In this month’s ‘Science Notes’, we dive into the world of palaeoparasitology, and examine what the study of faecal matter can tell us about human health and behaviour in the past. While we may not like to acknowledge it, humans play host to a large number of parasites. Which parasites affect us and how they influence our health, however, can vary wildly based on our diet, living conditions, and other environmental factors.

The amazingly preserved structures at Must Farm
The amazingly preserved structures at Must Farm [Image: D. Webb, Cambridge Archaeological Unit]

Palaeoparasitology is not a new discipline, but it has grown considerably in recent years, particularly as more and more institutes and centres focusing on the archaeological sciences have been created. As such, we are starting to build up an idea of the evolution and spread of parasites across Europe, particularly during the Neolithic and medieval periods. Data from other periods are still sorely lacking, but a new study has examined the presence of parasites from the Bronze Age site of Must Farm, adding vital information on the evolution of human–parasite interactions throughout prehistory.

Must Farm is an amazingly preserved roundhouse settlement in the Cambridgeshire fens, excavated by Cambridge Archaeological Unit, that appears to have been destroyed by fire almost as quickly as it was built (see CA 312 and 319). Its complete destruction and subsequent burial under marshy conditions helped preserve it almost perfectly, and, during the excavation of the site between 2015 and 2016, some amazing examples of day-to-day life on the fen were recovered, including 15 examples of coprolites (or faeces) from both humans and canines.

All of these samples have now been analysed at the Ancient Parasites Laboratory at the University of Cambridge, along with sediment samples from ten different locations around the settlement in order to see what parasites may have been naturally present in the environment. By making each sample into a liquid suspension and then passing it through increasingly smaller sieves, the Cambridge team was able to isolate a wide range of eggs from parasitic worms, or helminths. These were then examined under a microscope in order to identify which species they came from.
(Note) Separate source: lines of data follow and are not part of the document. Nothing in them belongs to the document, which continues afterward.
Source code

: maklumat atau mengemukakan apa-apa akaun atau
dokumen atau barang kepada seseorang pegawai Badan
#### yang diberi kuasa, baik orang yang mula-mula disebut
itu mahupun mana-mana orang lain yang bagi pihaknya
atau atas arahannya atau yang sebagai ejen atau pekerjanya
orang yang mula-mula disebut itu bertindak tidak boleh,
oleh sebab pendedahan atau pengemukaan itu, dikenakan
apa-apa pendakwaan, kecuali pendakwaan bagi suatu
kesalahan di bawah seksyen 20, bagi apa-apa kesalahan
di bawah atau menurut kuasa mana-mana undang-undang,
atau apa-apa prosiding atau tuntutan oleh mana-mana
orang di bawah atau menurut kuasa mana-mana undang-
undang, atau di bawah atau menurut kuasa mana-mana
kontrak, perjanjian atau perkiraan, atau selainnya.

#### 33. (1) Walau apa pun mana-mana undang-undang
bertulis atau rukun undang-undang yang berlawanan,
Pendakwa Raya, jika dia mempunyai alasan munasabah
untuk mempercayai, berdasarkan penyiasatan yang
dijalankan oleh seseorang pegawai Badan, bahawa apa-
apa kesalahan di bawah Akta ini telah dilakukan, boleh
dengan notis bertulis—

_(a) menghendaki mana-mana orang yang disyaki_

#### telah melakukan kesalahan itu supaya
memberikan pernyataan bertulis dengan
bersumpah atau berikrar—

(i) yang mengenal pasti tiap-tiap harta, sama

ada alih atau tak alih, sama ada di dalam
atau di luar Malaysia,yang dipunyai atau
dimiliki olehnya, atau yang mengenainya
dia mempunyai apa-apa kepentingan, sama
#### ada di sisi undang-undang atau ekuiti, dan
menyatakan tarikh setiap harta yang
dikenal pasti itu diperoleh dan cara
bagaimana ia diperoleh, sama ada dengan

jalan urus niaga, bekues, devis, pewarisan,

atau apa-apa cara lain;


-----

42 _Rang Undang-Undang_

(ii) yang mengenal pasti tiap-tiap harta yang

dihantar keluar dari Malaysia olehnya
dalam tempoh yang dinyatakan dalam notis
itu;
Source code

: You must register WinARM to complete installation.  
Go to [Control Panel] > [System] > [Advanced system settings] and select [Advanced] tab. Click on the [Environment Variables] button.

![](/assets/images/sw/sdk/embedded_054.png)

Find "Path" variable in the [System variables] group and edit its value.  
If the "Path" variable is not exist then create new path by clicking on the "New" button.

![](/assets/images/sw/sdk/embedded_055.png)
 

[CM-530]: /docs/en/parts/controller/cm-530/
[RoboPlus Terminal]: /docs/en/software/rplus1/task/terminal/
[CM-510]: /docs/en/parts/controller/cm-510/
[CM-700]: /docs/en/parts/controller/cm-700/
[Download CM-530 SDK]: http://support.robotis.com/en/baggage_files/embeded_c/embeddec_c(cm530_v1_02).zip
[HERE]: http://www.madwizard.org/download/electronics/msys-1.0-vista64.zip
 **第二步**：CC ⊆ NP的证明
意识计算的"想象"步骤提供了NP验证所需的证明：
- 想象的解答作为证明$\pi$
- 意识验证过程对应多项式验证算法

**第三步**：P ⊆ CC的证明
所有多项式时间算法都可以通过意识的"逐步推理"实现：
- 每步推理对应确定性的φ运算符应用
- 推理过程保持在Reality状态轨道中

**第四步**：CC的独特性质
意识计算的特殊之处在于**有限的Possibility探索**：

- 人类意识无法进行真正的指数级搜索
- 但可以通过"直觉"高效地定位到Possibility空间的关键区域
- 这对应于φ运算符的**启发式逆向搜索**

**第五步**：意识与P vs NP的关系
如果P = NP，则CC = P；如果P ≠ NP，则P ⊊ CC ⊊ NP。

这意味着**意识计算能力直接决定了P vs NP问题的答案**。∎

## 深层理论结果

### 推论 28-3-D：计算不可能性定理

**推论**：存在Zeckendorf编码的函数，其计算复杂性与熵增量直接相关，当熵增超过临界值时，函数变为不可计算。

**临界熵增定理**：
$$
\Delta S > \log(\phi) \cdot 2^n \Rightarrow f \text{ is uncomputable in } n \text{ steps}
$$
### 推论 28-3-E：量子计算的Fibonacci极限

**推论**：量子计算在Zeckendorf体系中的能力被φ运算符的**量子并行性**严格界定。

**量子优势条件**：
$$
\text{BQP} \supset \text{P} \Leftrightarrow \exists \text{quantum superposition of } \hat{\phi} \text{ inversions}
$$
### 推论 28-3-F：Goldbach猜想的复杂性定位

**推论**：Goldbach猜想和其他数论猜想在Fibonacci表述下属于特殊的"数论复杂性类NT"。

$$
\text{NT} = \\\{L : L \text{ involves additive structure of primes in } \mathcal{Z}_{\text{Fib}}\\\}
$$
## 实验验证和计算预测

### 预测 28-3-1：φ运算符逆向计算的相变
Four different taxa of eggs were observed in the sediment samples: fish tapeworm (Diphyllobothrium sp.), whipworm (Trichuris sp.), Capillaria sp., and giant kidney worm (Dioctophyme renale). These same helminth species were also present in the coprolites, in even higher concentrations, but the coprolites contained another type of helminth egg that was not present in the sediment samples: Echinostoma sp., a genus of trematode that can infect the gastrointestinal tract of humans and other animals, causing a disease known as echinostomiasis.

Fish tapeworm, giant kidney worm, and echinostoma eggs from Must Farm
Fish tapeworm, giant kidney worm, and echinostoma eggs from Must Farm [Image: M. Ledger, Department of Archaeology, Cambridge University]

Fish tapeworm, giant kidney worm, and echinostoma infections are commonly caused by consuming raw or undercooked fish. The presence of all three of these parasites would suggest a general level of contamination in the settlement area, and it is easy to see how this might have happened, as the settlement was built over a very slowmoving channel. With the inhabitants disposing of their waste in the very water from which they got their food, and without enough water flow to clear the waste from the immediate area, a feedback loop of contamination was created.

The whipworm eggs, however, may have had a slightly different origin. The size and shape of these eggs suggest that they are likely to all be examples of pig whipworm (T. suis), and not human whipworm (T. trichiura). This would indicate a case of ‘false parasitism’, as the humans and dogs from which the coprolites came were not the immediate hosts. Instead, their faeces probably acquired whipworm eggs when the eggs passed through their digestive tracts having been consumed with the intestines of infected domesticated pigs or wild boars. Indeed, the butchered bones of both pigs and boars were present around the site. A similar cause may also be hypothesised for the Capillaria eggs. While the exact subspecies of this helminth could not be identified, C. aerophilia appears to flourish in aquatic environments.

In comparing the parasitic make-up of Must Farm with that of the only other Bronze Age site in Britain to have been thoroughly investigated for the presence of parasites, we can clearly see how behaviour and environmental conditions affect parasite presence. At Brean Down, a coastal farming site in southern England, roundworm – a soil-transmitted helminth – was a commonly identified parasite; indeed, roundworm has been found to be common in many British and European sites stretching from the Neolithic through to the medieval period. The fact that it was not found at Must Farm is notable, and suggests that while the environment and diet of its inhabitants made them more vulnerable to aquatic parasites, at the same time it protected them from infections that require dry land to complete their life cycle.